A message from Verizon popped into my inbox today informing me of an update regarding my privacy. And if you use the national cell carrier, you might want to pay attention to what it said.

How nice, I thought at first, I'm being told that I'm being tracked. Second thought: not again. It has become common place for what seems like almost every website and mobile device to start tracking its users in the name of -- as Verizon says -- "market reports" and "more relevant" mobile ads.

See, Verizon informed me that it will now start selling the data of the websites I visit, the apps and device features I use, my device location, demographic information gleaned from other companies, as well as the amount of time I use certain products.

The notice says, in red, that it will not share any information that identifies me personally. It even provides examples of how it will use my information to help make me comfortable with this tracking.

But as The Blaze covered earlier today, with all this information about you, even without explicitly stating who you are, a Stanford report says it's really not that hard to get to the personal information.

A report might state that 10,000 mobile users visited a sports website in a month and 60% were men. Data may be combined with other wireless carriers to show how many mobile phone users are on a highway during rush hour. A restaurant may only want to advertise to people who are within 10 miles of their location.

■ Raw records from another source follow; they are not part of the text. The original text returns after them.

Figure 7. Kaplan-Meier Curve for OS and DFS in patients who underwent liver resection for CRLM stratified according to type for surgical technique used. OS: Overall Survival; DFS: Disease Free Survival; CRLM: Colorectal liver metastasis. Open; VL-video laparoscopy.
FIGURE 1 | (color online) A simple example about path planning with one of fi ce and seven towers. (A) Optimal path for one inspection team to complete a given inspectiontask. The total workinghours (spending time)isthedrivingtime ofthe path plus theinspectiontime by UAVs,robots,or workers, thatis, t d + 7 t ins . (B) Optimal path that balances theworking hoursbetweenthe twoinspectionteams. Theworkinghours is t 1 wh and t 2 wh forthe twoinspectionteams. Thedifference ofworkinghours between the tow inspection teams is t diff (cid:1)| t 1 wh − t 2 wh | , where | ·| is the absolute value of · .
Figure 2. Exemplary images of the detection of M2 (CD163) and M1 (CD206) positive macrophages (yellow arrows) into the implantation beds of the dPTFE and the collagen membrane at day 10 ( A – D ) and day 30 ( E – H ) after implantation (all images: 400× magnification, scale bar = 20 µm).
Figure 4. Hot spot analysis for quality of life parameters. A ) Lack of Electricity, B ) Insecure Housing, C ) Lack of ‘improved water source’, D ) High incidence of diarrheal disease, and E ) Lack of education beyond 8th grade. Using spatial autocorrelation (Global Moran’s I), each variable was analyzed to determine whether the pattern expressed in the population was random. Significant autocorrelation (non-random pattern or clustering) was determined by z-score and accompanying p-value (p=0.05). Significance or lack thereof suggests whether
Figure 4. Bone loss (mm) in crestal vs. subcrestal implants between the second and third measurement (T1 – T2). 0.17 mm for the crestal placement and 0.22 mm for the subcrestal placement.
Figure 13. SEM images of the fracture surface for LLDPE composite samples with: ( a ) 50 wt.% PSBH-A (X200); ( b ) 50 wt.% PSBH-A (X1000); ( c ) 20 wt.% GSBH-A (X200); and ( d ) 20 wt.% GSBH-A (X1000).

Kevin Fogarty from IT World and I share many of the same sentiments:

"Verizon Wireless may also share location information with other companies in a way that does not personally identify you so that they can produce limited business and marketing reports."

So they make the data itself available to anyone who wants it, even though it will have enough details about you that, if it became necessary, Verizon could use it as directions to do surgery on you remotely without bothering to turn on your webcam.

Nice. Especially at the bottom where it says "we will not sell your personal information to third parties," even though the sentence about giving the data to other companies says pretty clearly that it will.

Neatly contradictory.

Earlier this week, Verizon released an announcement that makes it appear location tracking won't be just for mobile devices, according to The Consumerist. Verizon states that it will share your geographic location, not your exact address, with advertisers who may be seeking to target their efforts.

Customers are given the option to opt out of any the "services" it is implementing.